La gara si era anche messa in discesa e, a un certo punto, il Catania ci aveva davvero creduto. Caturano dopo sette minuti fa esplodere il Massimino, Forte a ridosso del primo tempo raddoppia. In un tempo, due reti, dopo quarantacinque minuti a tutta birra. Nonostante la spinta, e l’entusiasmo, nella ripresa – anche per le grandi energie spese – non arrivano altri gol dei padroni di casa. Arriva invece il gol dell’Ascoli, nel finale, con Oviszach che spegne ogni speranza di miracolo. Rimpianti etnei per quella partita d’andata e per una promozione che, seppur complessa, era alla portata. Punto a punto col Benevento, il collettivo di Toscano ha perso terreno nella parte finale, mentre la società ci ha messo del suo con il discutibile avvicendamento in panchina.

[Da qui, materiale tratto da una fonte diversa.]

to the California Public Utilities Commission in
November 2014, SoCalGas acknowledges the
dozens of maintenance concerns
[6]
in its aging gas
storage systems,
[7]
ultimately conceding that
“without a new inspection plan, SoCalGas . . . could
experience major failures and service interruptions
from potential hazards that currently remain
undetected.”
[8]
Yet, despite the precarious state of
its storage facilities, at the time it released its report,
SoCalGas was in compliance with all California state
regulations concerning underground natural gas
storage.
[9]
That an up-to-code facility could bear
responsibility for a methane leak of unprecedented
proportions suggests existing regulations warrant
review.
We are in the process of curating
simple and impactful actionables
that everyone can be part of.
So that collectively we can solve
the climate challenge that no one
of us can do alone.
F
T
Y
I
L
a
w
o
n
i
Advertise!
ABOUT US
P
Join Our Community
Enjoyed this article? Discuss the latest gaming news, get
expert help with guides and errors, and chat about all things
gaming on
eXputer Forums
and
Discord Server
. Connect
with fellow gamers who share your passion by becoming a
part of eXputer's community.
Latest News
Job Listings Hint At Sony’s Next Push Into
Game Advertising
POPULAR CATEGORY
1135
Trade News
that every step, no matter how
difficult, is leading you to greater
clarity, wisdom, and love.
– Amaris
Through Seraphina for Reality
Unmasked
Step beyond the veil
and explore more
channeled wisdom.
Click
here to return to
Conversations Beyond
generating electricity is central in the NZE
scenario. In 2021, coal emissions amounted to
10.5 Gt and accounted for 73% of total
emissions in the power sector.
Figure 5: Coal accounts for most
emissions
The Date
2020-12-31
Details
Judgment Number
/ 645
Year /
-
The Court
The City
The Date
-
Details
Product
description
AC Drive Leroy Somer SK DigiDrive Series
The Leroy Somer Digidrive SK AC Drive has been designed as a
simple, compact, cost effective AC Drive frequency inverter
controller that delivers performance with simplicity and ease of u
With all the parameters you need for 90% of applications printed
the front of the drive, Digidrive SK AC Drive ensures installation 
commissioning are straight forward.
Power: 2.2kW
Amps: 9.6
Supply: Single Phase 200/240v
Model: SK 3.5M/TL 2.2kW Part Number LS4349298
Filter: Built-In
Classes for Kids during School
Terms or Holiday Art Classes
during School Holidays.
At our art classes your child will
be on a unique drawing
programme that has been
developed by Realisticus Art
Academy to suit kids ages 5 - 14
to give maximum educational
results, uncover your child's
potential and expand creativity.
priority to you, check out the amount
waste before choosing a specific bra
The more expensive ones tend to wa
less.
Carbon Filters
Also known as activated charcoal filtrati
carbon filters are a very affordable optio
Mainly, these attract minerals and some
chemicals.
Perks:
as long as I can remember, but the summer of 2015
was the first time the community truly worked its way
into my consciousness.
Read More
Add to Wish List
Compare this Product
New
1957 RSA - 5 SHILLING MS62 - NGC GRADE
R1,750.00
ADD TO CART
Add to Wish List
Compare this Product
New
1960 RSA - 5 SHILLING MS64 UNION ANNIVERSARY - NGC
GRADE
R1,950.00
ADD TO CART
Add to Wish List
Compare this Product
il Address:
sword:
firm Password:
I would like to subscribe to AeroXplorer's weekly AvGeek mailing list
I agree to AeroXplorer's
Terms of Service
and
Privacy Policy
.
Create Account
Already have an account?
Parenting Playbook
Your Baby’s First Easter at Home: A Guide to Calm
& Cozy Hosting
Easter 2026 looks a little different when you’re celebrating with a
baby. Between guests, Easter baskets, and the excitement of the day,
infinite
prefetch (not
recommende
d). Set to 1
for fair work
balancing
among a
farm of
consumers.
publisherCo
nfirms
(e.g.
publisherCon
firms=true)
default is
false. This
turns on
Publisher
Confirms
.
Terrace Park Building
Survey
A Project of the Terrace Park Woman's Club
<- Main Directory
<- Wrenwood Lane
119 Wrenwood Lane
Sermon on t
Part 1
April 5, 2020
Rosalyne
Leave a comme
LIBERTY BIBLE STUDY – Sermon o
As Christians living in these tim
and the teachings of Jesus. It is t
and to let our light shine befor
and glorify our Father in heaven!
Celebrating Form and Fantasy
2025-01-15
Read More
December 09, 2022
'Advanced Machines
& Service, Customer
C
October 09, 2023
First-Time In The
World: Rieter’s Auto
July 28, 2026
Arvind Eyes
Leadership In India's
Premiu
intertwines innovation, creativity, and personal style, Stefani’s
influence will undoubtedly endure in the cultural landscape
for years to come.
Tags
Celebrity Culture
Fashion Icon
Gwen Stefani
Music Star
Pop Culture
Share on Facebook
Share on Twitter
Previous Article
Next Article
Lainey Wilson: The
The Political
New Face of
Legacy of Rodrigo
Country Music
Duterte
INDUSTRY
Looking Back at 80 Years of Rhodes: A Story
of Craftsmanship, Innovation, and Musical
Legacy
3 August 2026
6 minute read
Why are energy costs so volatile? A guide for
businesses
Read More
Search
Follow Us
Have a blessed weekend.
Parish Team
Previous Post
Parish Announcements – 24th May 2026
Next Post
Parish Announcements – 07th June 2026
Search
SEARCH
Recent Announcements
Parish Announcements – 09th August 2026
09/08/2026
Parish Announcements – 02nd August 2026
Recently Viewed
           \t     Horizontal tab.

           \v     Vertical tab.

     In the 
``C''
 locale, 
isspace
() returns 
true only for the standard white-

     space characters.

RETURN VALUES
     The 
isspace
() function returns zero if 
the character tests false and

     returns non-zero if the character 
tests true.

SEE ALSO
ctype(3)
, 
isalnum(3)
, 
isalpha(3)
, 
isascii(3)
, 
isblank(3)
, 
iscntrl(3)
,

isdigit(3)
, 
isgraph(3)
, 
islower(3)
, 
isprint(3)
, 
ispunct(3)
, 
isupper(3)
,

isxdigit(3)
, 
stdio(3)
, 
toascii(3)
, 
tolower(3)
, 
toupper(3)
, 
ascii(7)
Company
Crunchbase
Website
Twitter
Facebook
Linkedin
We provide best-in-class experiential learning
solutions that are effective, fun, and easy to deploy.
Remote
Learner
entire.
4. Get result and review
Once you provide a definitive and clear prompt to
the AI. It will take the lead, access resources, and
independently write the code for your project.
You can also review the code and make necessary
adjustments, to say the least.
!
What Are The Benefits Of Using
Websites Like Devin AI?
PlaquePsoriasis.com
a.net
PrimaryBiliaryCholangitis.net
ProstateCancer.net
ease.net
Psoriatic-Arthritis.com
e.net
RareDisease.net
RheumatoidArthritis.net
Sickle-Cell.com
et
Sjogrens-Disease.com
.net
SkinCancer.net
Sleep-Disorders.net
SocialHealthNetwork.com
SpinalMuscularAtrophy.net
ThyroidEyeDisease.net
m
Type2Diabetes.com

Le ultime settimane, vissute così, hanno fatto perdere fiducia a una squadra forte. E i risultati si sono visti ad Ascoli. Ora non resta che ripartire. Da evidenziare tuttavia che, stagione dopo stagione, e anche per via degli ingenti investimenti di Pelligra, il Catania si sta strutturando per il salto di categoria, con risultati ogni anno sempre migliori. Non va dimenticato che il Bari ci ha messo tre anni per la B, il Catanzaro anche di più, solo per fare qualche esempio. A proposito di Bari, però, questa non è una buona notizia per gli etnei. L’anno prossimo i galletti saranno tra i protagonisti del girone, insieme probabilmente alla Salernitana, che ha anch’essa perso la possibilità del salto in B stasera. In finale ci va il Brescia.